Go through the entries below and collect each line with the string "MacBook" in it.
(MATERIAL TO PROCESS Opens)
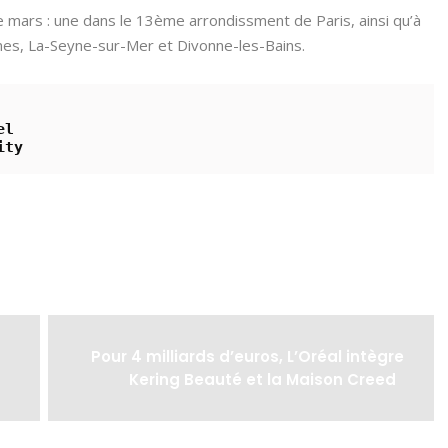
 mars : une dans le 13ème arrondissment de Paris, ainsi qu’à
nnes, La-Seyne-sur-Mer et Divonne-les-Bains.
el
ity
Pour 4 milliards d’euros, L’Oréal intègre
Kering Beauté et la Maison Creed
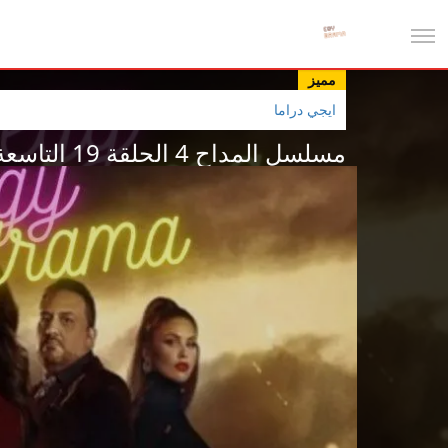
مميز
ايجي دراما
مسلسل المداح 4 الحلقة 19 التاسعة عشر HD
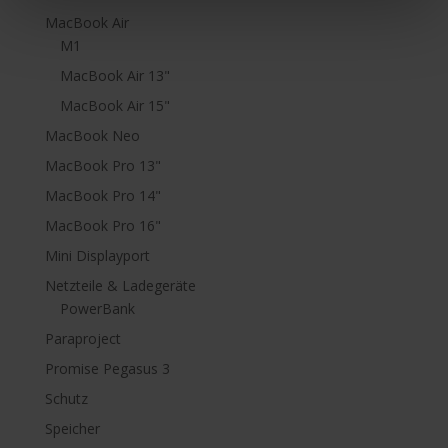
MacBook Air
M1
MacBook Air 13"
MacBook Air 15"
MacBook Neo
MacBook Pro 13"
MacBook Pro 14"
MacBook Pro 16"
Mini Displayport
Netzteile & Ladegeräte
PowerBank
Paraproject
Promise Pegasus 3
Schutz
Speicher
(MATERIAL TO PROCESS Closes)
§ **FINISHED EXERCISE**
MacBook Air
MacBook Air 13"
MacBook Air 15"
MacBook Neo
MacBook Pro 13"
MacBook Pro 14"
MacBook Pro 16"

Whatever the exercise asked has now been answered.